How Bernadette Ellorin battled brain cancer with courageous activism

The chairperson of BAYAN USA

The chairperson of BAYAN USA

At a Lower East Side concert in 2007, while undergoing months-long chemotherapy treatment

At a Lower East Side concert in 2007, while undergoing months-long chemotherapy treatment

By Cristina DC Pastor

When I first met Bernadette Ellorin, she was wearing a colorful scarf knotted Caribbean-style around her head.

Seeing the admiring look on my eye, she revealed matter-of-factly: “I have cancer.”

That bold declaration has stayed with me for a long time. Years later, I am reconnecting with this remarkable woman, hoping to get to know her better.

She’s been cancer-free for eight years, she tells me. And while she appeared to have recovered and prevailed, there are other battles, less personal but just as intense and painful: the trafficking of Filipino women, the supposed human rights crimes of the Aquino Government, immigration, and imperialism, are just some on her list.

“One of the most important things that kept me alive was my activism,” said Berna, 37, who is currently the chairperson of BAYAN USA.

Berna was born to Filipino parents in the navy town of Bremerton in Washington State. Her father was in the Navy.

Her father was later deployed to San Diego, where Berna and her sister went to school and grew up. She moved to New York after she got accepted into NYU’s film school. While she quickly warmed up to New York as an “exciting” place to be, she did not develop the same fondness for NYU, which she thought then was “too private elitist.”

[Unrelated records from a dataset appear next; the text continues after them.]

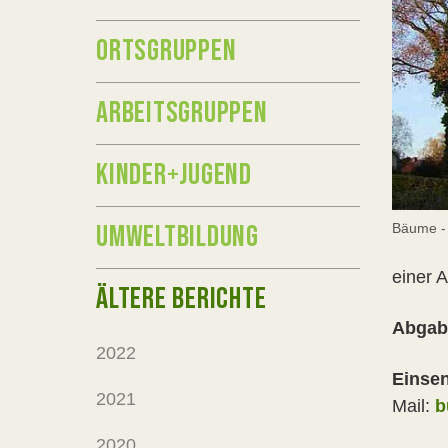
ORTSGRUPPEN
ARBEITSGRUPPEN
KINDER+JUGEND
UMWELTBILDUNG
Bäume - 
einer 
ÄLTERE BERICHTE
Abgab
2022
Einse
2021
Mail:
b
2020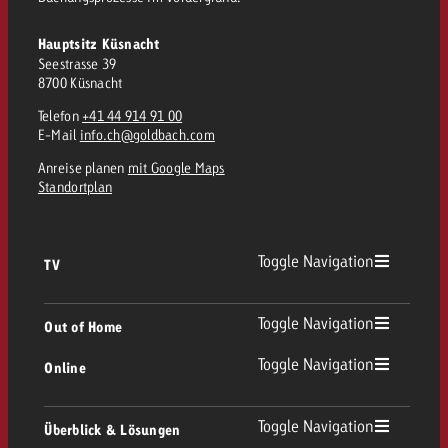
Hauptsitz Küsnacht
Seestrasse 39
8700 Küsnacht
Telefon
+41 44 914 91 00
E-Mail
info.ch@goldbach.com
Anreise planen
mit Google Maps
Standortplan
Toggle Navigation
TV
TV Übersicht
Toggle Navigation
Out of Home
Toggle Navigation
Online
Out of Home Übersicht
Lineares TV
Online Übersicht
Toggle Navigation
Überblick & Lösungen
Plakatwerbung
Replay Ads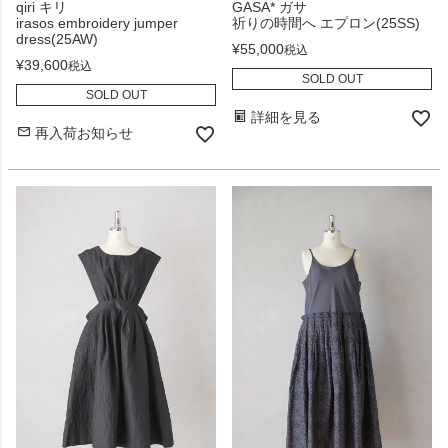
qiri キリ
GASA* ガサ
irasos embroidery jumper
祈りの時間へ エプロン(25SS)
dress(25AW)
¥
55,000
税込
¥
39,600
税込
SOLD OUT
SOLD OUT
詳細を見る
再入荷お知らせ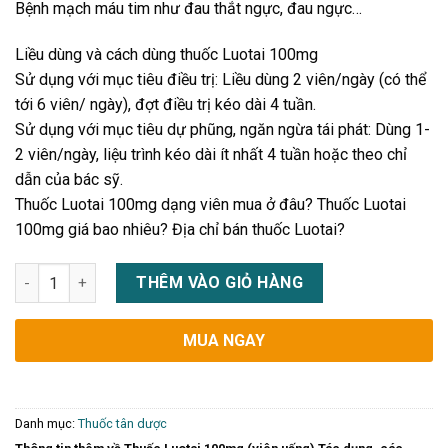
Bệnh mạch máu tim như đau thắt ngực, đau ngực…
Liều dùng và cách dùng thuốc Luotai 100mg
Sử dụng với mục tiêu điều trị: Liều dùng 2 viên/ngày (có thể
tới 6 viên/ ngày), đợt điều trị kéo dài 4 tuần.
Sử dụng với mục tiêu dự phũng, ngăn ngừa tái phát: Dùng 1-
2 viên/ngày, liệu trình kéo dài ít nhất 4 tuần hoặc theo chỉ
dẫn của bác sỹ.
Thuốc Luotai 100mg dạng viên mua ở đâu? Thuốc Luotai
100mg giá bao nhiêu? Địa chỉ bán thuốc Luotai?
Thuốc Luotai 100mg (viên uống) Tác dụng, các dùng giá bán s
THÊM VÀO GIỎ HÀNG
MUA NGAY
Danh mục:
Thuốc tân dược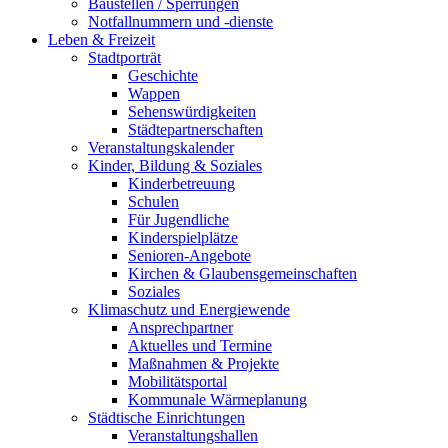
Baustellen / Sperrungen
Notfallnummern und -dienste
Leben & Freizeit
Stadtporträt
Geschichte
Wappen
Sehenswürdigkeiten
Städtepartnerschaften
Veranstaltungskalender
Kinder, Bildung & Soziales
Kinderbetreuung
Schulen
Für Jugendliche
Kinderspielplätze
Senioren-Angebote
Kirchen & Glaubensgemeinschaften
Soziales
Klimaschutz und Energiewende
Ansprechpartner
Aktuelles und Termine
Maßnahmen & Projekte
Mobilitätsportal
Kommunale Wärmeplanung
Städtische Einrichtungen
Veranstaltungshallen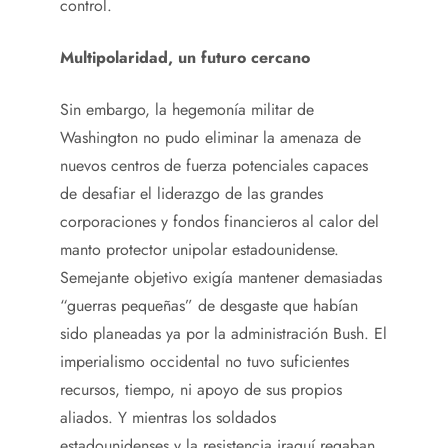
control.
Multipolaridad, un futuro cercano
Sin embargo, la hegemonía militar de
Washington no pudo eliminar la amenaza de
nuevos centros de fuerza potenciales capaces
de desafiar el liderazgo de las grandes
corporaciones y fondos financieros al calor del
manto protector unipolar estadounidense.
Semejante objetivo exigía mantener demasiadas
“guerras pequeñas” de desgaste que habían
sido planeadas ya por la administración Bush. El
imperialismo occidental no tuvo suficientes
recursos, tiempo, ni apoyo de sus propios
aliados. Y mientras los soldados
estadounidenses y la resistencia iraquí regaban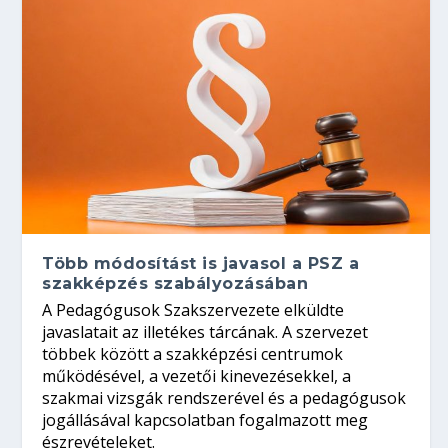
Több módosítást is javasol a PSZ a
szakképzés szabályozásában
A Pedagógusok Szakszervezete elküldte
javaslatait az illetékes tárcának. A szervezet
többek között a szakképzési centrumok
működésével, a vezetői kinevezésekkel, a
szakmai vizsgák rendszerével és a pedagógusok
jogállásával kapcsolatban fogalmazott meg
észrevételeket.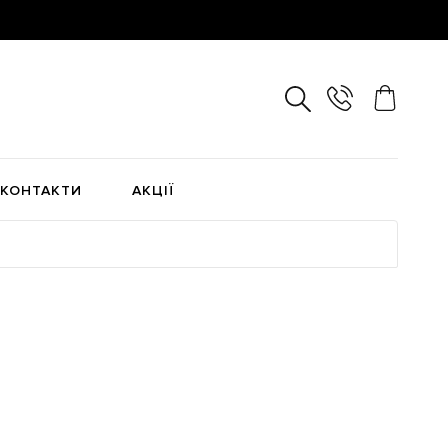
КОНТАКТИ
АКЦІЇ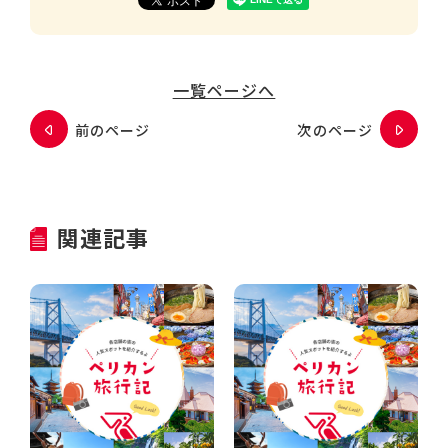
一覧ページへ
前のページ
次のページ
関連記事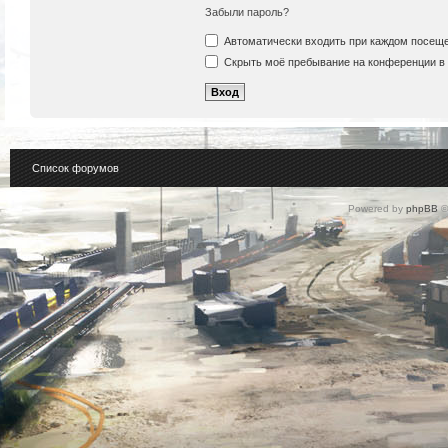
Забыли пароль?
Автоматически входить при каждом посещ
Скрыть моё пребывание на конференции в 
Список форумов
Powered by
phpBB
©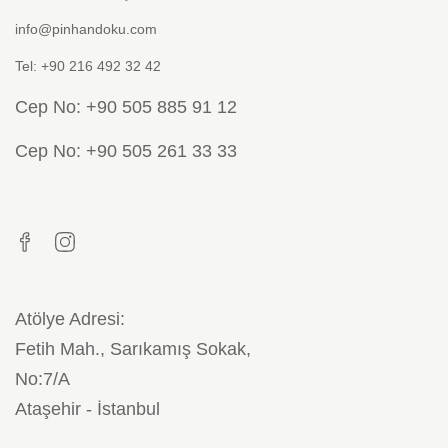
info@pinhandoku.com
Tel: +90 216 492 32 42
Cep No: +90 505 885 91 12
Cep No: +90 505 261 33 33
Atölye Adresi:
Fetih Mah., Sarıkamış Sokak,
No:7/A
Ataşehir - İstanbul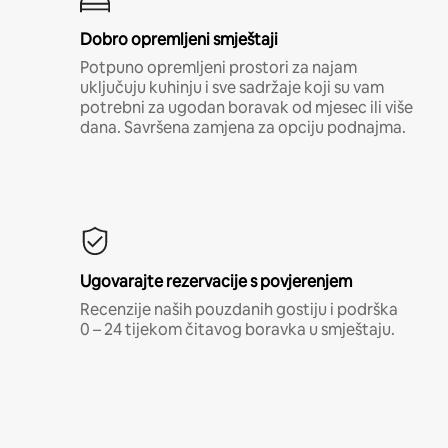
Dobro opremljeni smještaji
Potpuno opremljeni prostori za najam
uključuju kuhinju i sve sadržaje koji su vam
potrebni za ugodan boravak od mjesec ili više
dana. Savršena zamjena za opciju podnajma.
Ugovarajte rezervacije s povjerenjem
Recenzije naših pouzdanih gostiju i podrška
0 – 24 tijekom čitavog boravka u smještaju.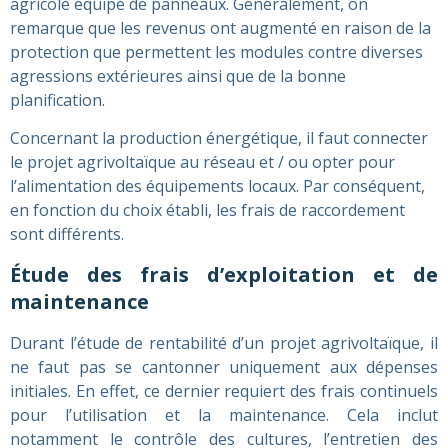
agricole équipé de panneaux. Généralement, on
remarque que les revenus ont augmenté en raison de la
protection que permettent les modules contre diverses
agressions extérieures ainsi que de la bonne
planification.
Concernant la production énergétique, il faut connecter
le projet agrivoltaïque au réseau et / ou opter pour
l’alimentation des équipements locaux. Par conséquent,
en fonction du choix établi, les frais de raccordement
sont différents.
Étude des frais d’exploitation et de
maintenance
Durant l’étude de rentabilité d’un projet agrivoltaïque, il
ne faut pas se cantonner uniquement aux dépenses
initiales. En effet, ce dernier requiert des frais continuels
pour l’utilisation et la maintenance. Cela inclut
notamment le contrôle des cultures, l’entretien des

Still, she went to school, and did freelance work for television production. And then she got sick, diagnosed with Glioma, a type of brain cancer, after finding an aggressive grade 4 brain tumor in the right frontal lobe of her brain.

“I had three brain seizures, two were mild,” she recounted with clarity as if her cancer was discovered only yesterday. “The third one was major.”

She was rushed to a hospital in Brooklyn where the doctors removed a tumor the size of a quail egg. It was caught just in time before the tumor got worse and caused greater damage to her health. Chemotherapy and radiation therapy kept the cancer in check and prevented it from growing back.

“I lost all my hair, gained a lot of weight from my anti-seizure meds because they were steroids. I looked like a Big Buddha,” said Berna. Her mother came to New York to take care of her.

Through it all, Berna did not stop the militant activism that has been her life from the time she started reading “The Autobiography of Malcolm X” in high school and became exposed to the plight of Filipino domestic workers in New York City while in college.

Berna was at the height of her battle with cancer at the same time that she was advocating for the Sentosa 27 nurses, who filed a lawsuit against a nursing facility and a recruitment agency over contract issues.

“I got sick in the middle of that campaign. While undergoing treatment, I remained involved and I would go to the Long Island facilities (where the nurses were recruited to work) and I would stand at pickets and rallies.”

In another incident, Berna attended a Philippine Consulate reception for a high-ranking Filipino defense official. She took to the microphone to protest the “inequality” in bilateral relations between the U.S. and Manila.

“Mr. Secretary, I have a bone to pick with you,” she began. As if choreographed, all heads turned around to look at the sassy speaker. It was Berna with a colored ‘tubaw’ wrapped around her head.

The campaign for domestic worker Elma Manliquez was another intense advocacy for Berna, although she was not ill at the time. Elma, a domestic worker, accused her former employers of treating her like a “slave” for two years. She was held captive in a basement and was not allowed to go anywhere. She eventually won the case.

With a bullhorn and speaking at a rally

With a bullhorn and speaking at a rally

“I met her and learned about the horrific conditions she went through. That’s how I got politicized,” she said.

This was in 2002. Berna was then affiliated with the grassroots organization Philippine Forum.

She is one of the founders of BAYAN USA in 2005. She suffered a near-fatal brain seizure and emergency brain surgery on June 24, 2007. BAYAN USA today has 18 member organizations across the U.S. including New York, Chicago, San Francisco, and Los Angeles.

Militant groups, like BAYAN USA, have been known to make a lot of noise and to be pugnacious, but Berna believes there is a reason for adopting the tactics that they use.

“In our experience, the Philippine government, or their consulates and embassies abroad, do not move meaningfully on cases of human trafficking and other indignities experienced by our ‘kababayan.’ They never act on their responsibility without pressure coming from organizations making a lot of noise,” she explained.

She is pleased to note that there are a lot of “well-intentioned” organizations serving the Filipino community in the New York metropolitan area.

“Typhoon Haiyan brought all of them out,” she said. “There’s a whole range of organizations across all (political) spectrum and they’re all doing their best to help the Philippines.”